## Provided passage:
MOGADISHU, (Reuters) – Shelling rocked Mogadishu for a third day on Saturday, overwhelming hospitals with casualties as Ethiopian and Somali troops backed by helicopter gunships attacked Islamist rebels and clan militia.
Scores of civilians have been killed in what the International Committee of the Red Cross says is the capital’s worst fighting for more than 15 years.
Ethiopia said its military had killed more than 200 “armed remnants” of a hardline Islamist movement ousted from Mogadishu in a war over the New Year. Terrified residents said volleys of artillery rounds began crashing down hours before dawn. “The whole city is being shelled indiscriminately,” Salado Yebarow, who lives between the main stadium and the presidential palace, told Reuters by telephone. “Whoever is doing this is not human. They have clearly never had a grandmother or children to think about.”
Yebarow’s elderly, disabled neighbour, Awrala Adan, said she was cowering behind furniture in a corner of her small house. “I’ve lost faith in this world to help us now,” Adan said.

## Entries supplied:
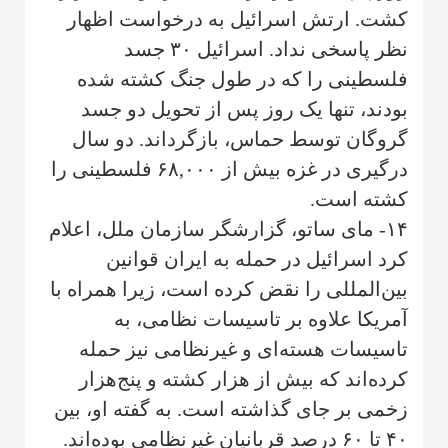
کشت. ارتش اسرائیل به درخواست اظهار
نظر پاسخی نداد. اسرائیل ۳۰ جسد
فلسطینی را که در طول جنگ کشته شده
بودند، تنها یک روز پس از تحویل دو جسد
گروگان توسط حماس، بازگرداند. دو سال
درگیری در غزه بیش از ۶۸,۰۰۰ فلسطینی را
کشته است.
۱۴- مای ساتو، گزارشگر سازمان ملل، اعلام
کرد اسرائیل در حمله به ایران قوانین
بین‌المللی را نقض کرده است، زیرا همراه با
آمریکا علاوه بر تاسیسات نظامی، به
تاسیسات هسته‌ای و غیرنظامی نیز حمله
کرده‌اند که بیش از هزار کشته و پنج‌هزار
زخمی بر جای گذاشته است. به گفته او، بین
۴۰ تا ۶۰ درصد قربانیان غیرنظامی بوده‌اند.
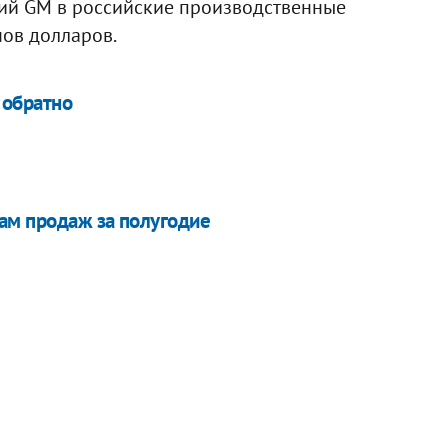
ий GM в российские производственные
нов долларов.
 обратно
мам продаж за полугодие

## Task 1:
Extract the stretch of the Mogadishu news report from "MOGADISHU, (Reuters) –" through "and clan militia.".
## Task 2:
In the Mogadishu news report, where does Salado Yebarow live?
## Task 3:
What comes next in the Mogadishu news report? Write the continuation, starting after its last sentence.

## Result 1:
MOGADISHU, (Reuters) – Shelling rocked Mogadishu for a third day on Saturday, overwhelming hospitals with casualties as Ethiopian and Somali troops backed by helicopter gunships attacked Islamist rebels and clan militia.

## Result 2:
Between the main stadium and the presidential palace.

## Result 3:
Hospitals struggled to cope with injured civilians, even though most victims could not reach any kind of help because of ongoing battles. Doctors were also trapped by the fighting.
At the city’s main Madina Hospital, many patients lay on thin mattresses in the yard. Others wailed inside packed wards.
“I have never seen anything like this,” hospital director Sheikhdon Salad Elmi told Reuters. “We are operating with only half our surgeons here, and the doctors who are here have now been working without relief for the last three days.”
Thousands of people have fled the city in recent days, and a Reuters reporter said thousands more took to the streets on foot at first light on Saturday. “The largest exodus ever witnessed in the last decade and a half is ongoing in Mogadishu,” independent broadcaster Shabelle said on its Web site. “All businesses are closed and all streets are abandoned.”
As the battles intensified on Friday, insurgents shot down an Ethiopian helicopter gunship with a missile. Ugandan peacekeepers pulled two dead crewmembers from the wreckage.
Somalia’s envoy to Ethiopia told reporters the attacks were only targeting insurgent strongholds where local elders had failed to convince rebels to disarm.
Many analysts say Addis Ababa seems bent on obliterating the insurgents and their clan militia allies, who have been emboldened by recent strikes including the downing of a plane serving an African peacekeeping mission. But the experts say it could have the opposite effect of turning Mogadishu’s people further against their Christian-led neighbour or drawing in foreign Muslim jihadists.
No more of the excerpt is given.